For both players, and hundreds of others at the sprawling tournament, a match day extends well beyond a warm-up and the contest itself. The preparation, of course, takes weeks and months, with the grueling men’s and women’s professional tennis tours pushing players to seek higher rankings to gain a more favorable path at the Grand Slam tournaments.
And once they arrive in Queens, a new series of obstacles emerges as players adapt to the feel of the courts, the ambience of New York and the demands of one of the world’s biggest sporting events.

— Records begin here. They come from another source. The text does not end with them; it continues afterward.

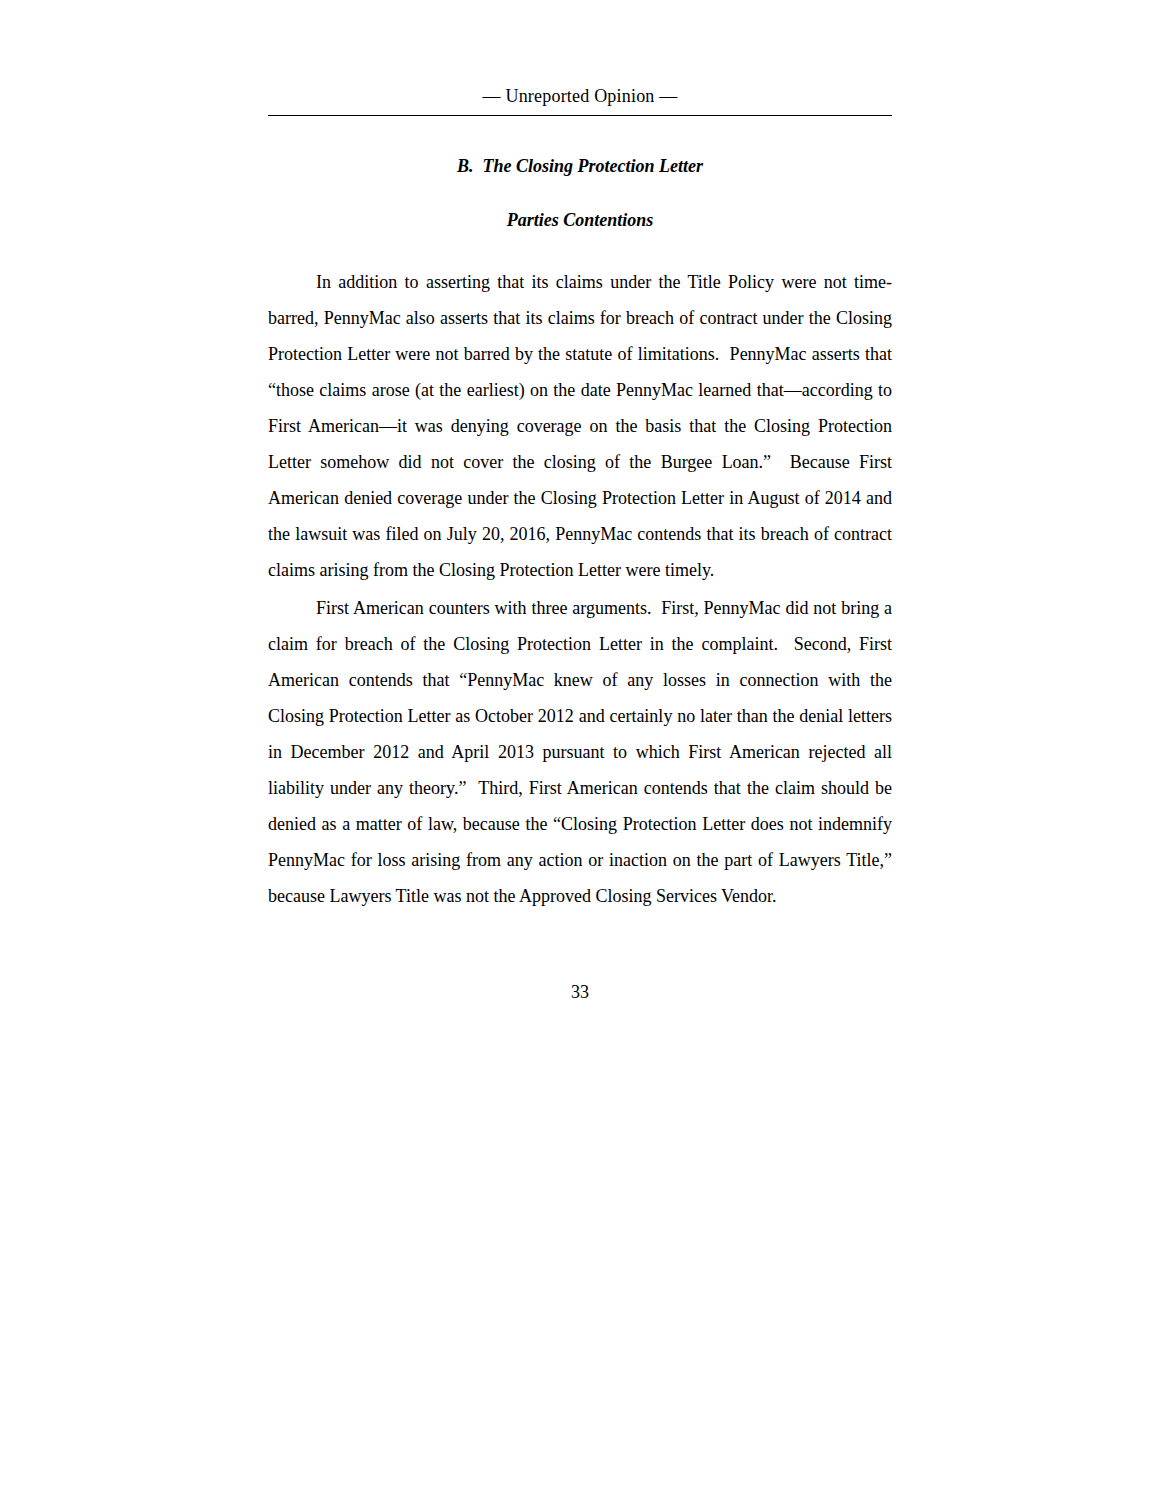— Unreported Opinion —
B. The Closing Protection Letter
Parties Contentions
In addition to asserting that its claims under the Title Policy were not time-barred, PennyMac also asserts that its claims for breach of contract under the Closing Protection Letter were not barred by the statute of limitations. PennyMac asserts that “those claims arose (at the earliest) on the date PennyMac learned that—according to First American—it was denying coverage on the basis that the Closing Protection Letter somehow did not cover the closing of the Burgee Loan.” Because First American denied coverage under the Closing Protection Letter in August of 2014 and the lawsuit was filed on July 20, 2016, PennyMac contends that its breach of contract claims arising from the Closing Protection Letter were timely.
First American counters with three arguments. First, PennyMac did not bring a claim for breach of the Closing Protection Letter in the complaint. Second, First American contends that “PennyMac knew of any losses in connection with the Closing Protection Letter as October 2012 and certainly no later than the denial letters in December 2012 and April 2013 pursuant to which First American rejected all liability under any theory.” Third, First American contends that the claim should be denied as a matter of law, because the “Closing Protection Letter does not indemnify PennyMac for loss arising from any action or inaction on the part of Lawyers Title,” because Lawyers Title was not the Approved Closing Services Vendor.
33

For McDonald, the 28-year-old American who broke into the top 50 of the singles rankings in 2022 and upset Rafael Nadal in the second round of this year’s Australian Open, the preparation for the U.S. Open began on Aug. 22 when he arrived in New York. McDonald, who is scheduled to play Borna Gojo of Croatia in the second round on Wednesday, said he trained hard for his first few days, then tapered a bit to recover before his four-set duel against Auger-Aliassime.
Those practices, along with the travel, can become repetitive. Jessica Pegula, the American ranked third in women’s singles, last week compared the routine on tour to “Groundhog Day,” the 1993 film in which a man relives one day again and again. McDonald echoed that sentiment.
“Things can get monotonous week after week, locker room after locker room, hotel after hotel,” McDonald said. “It’s good to have those small goals or little things that drive you that make you believe that you can get better.”
Two Days Out
Two days before his opening match, McDonald couldn’t focus solely on his play. Before practicing on Saturday, he had to stop by a fan event put on by Wilson, his racket sponsor.
His day began at about 8:45 a.m. as he made his way down to the lobby of his hotel in Manhattan’s Murray Hill neighborhood. A driver and S.U.V. were already waiting for him, his girlfriend and his trainer as they walked out of the hotel.
On a normal day, the drive from the east side of Manhattan to Billie Jean King National Tennis Center in Flushing Meadows Corona Park can take up to an hour in heavy traffic.
“It’s never easy,” McDonald said of the commute to Queens. “Day after day, it definitely adds up.”
But on a Saturday morning, with little traffic and an assertive driver familiar with shortcuts, the ride was a brisk 21 minutes 16 seconds.
The quick ride afforded McDonald some extra time to drop off his bags before heading to the Wilson event, where he spent about half an hour volleying with children, then posed for pictures and videos.
With that commitment filled, McDonald could focus on more intense tennis for the rest of his day, starting by working with a physiotherapist and finding time to eat, and following that with two hours of practice.